Grafana’s State Timeline panel is a surprisingly powerful way to visualize the discrete state changes of your systems over time, rather than just continuous metrics.
Imagine you have a service that can be in one of several states: "running," "restarting," "degraded," or "stopped." A regular graph would show these as jagged lines, maybe with arbitrary numbers representing the states. The State Timeline panel, however, draws distinct horizontal bars for each state, clearly showing when the system was in that particular state and how long it stayed there.
Here’s a quick example using Prometheus as a data source. Let’s say you have a metric service_state that outputs 1 for "running", 2 for "restarting", 3 for "degraded", and 0 for "stopped".
First, set up your Grafana panel. Choose the "State timeline" visualization. For the data source, select your Prometheus instance. In the query editor, you’ll want to fetch the state metric and translate the numerical values into meaningful labels. A PromQL query like this works well:
label_replace(
service_state,
"state_label",
case $1
when "1" then "running"
when "2" then "restarting"
when "3" then "degraded"
when "0" then "stopped"
else "unknown"
end,
"state_label",
"$1"
)
This query takes the service_state metric. label_replace is used here to create a new label called state_label based on the value of the existing metric. The case statement maps the numerical values (1, 2, 3, 0) to human-readable strings.
In the panel’s "Field configuration" settings, under "Overrides," you’ll want to configure how the states are displayed.
Find the field that corresponds to your state_label.
Under "Value mappings," create mappings for each state:
- Value:
running-> Color:Green - Value:
restarting-> Color:Orange - Value:
degraded-> Color:Yellow - Value:
stopped-> Color:Red - Value:
unknown-> Color:Grey
The "Display name" for this field should be set to something descriptive like "Service Status."

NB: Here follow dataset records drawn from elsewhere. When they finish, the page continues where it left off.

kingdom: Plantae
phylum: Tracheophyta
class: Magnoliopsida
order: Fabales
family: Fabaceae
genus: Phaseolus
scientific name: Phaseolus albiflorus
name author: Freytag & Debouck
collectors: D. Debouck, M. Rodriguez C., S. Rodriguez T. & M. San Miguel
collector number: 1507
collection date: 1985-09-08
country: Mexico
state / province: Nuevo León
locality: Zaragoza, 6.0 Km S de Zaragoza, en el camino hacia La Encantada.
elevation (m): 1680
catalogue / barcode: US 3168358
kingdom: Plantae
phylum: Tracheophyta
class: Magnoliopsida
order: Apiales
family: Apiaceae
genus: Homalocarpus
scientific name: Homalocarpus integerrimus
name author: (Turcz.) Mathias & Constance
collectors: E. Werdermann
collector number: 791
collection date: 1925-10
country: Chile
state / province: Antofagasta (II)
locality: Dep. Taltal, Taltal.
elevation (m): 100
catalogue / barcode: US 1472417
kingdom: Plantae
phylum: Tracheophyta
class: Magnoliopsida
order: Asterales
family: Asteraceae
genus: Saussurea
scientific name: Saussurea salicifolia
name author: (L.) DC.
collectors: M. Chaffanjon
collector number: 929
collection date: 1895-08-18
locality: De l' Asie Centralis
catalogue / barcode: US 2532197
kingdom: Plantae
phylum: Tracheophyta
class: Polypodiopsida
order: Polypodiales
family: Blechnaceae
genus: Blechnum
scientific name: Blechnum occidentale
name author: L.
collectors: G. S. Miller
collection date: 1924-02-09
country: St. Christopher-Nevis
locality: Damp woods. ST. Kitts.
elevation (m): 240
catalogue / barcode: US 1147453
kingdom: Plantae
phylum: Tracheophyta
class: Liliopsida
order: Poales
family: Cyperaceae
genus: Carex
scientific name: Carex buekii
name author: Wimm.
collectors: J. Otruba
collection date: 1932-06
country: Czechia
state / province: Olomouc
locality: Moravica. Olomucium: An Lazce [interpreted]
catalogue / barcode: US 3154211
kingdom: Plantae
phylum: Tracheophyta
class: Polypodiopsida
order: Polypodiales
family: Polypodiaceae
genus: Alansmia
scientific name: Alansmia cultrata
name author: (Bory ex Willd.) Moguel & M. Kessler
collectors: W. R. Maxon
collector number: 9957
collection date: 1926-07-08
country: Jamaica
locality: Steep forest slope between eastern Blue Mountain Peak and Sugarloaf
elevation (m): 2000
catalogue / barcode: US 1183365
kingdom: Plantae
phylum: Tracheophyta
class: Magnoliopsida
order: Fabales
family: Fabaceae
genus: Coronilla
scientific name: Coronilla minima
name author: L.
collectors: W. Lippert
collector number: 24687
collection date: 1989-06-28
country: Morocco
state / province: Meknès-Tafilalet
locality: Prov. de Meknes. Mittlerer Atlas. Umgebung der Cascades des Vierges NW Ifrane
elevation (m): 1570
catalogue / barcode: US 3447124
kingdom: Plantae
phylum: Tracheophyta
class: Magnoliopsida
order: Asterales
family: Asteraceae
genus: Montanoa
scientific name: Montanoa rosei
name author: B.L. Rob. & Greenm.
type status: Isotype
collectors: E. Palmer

Now, when you look at the panel, you’ll see a timeline. Each horizontal bar represents a period where the service was in a specific state, color-coded according to your configuration. You can zoom in and out, pan across time, and immediately see the history of your service’s operational status. This is invaluable for understanding the reliability of your systems, spotting recurring issues, or seeing the impact of deployments.
The real magic happens when you realize you don’t need a single numerical metric. You can use any metric that has distinct, meaningful values. For instance, you could track the state of a Kubernetes deployment (e.g., "Progressing," "Available," "ReplicaFailure") or the status of a network connection ("Up," "Down," "Intermittent"). The key is to have a way to represent discrete states.
What many people miss is how to effectively represent "no data" or "transient states" in the State Timeline. If your metric stops reporting for a period, the timeline will simply show a gap. However, you can often use alerts or specific alert states within your monitoring system to represent these conditions. For example, if a service is expected to report its status every minute, and it fails to do so, an alert could trigger a "heartbeat_lost" state that your State Timeline can then visualize. This allows you to see periods of silence as actual, observable states.
The next step is to start correlating these state changes with other continuous metrics, perhaps by overlaying a standard graph of CPU utilization or request latency below the State Timeline.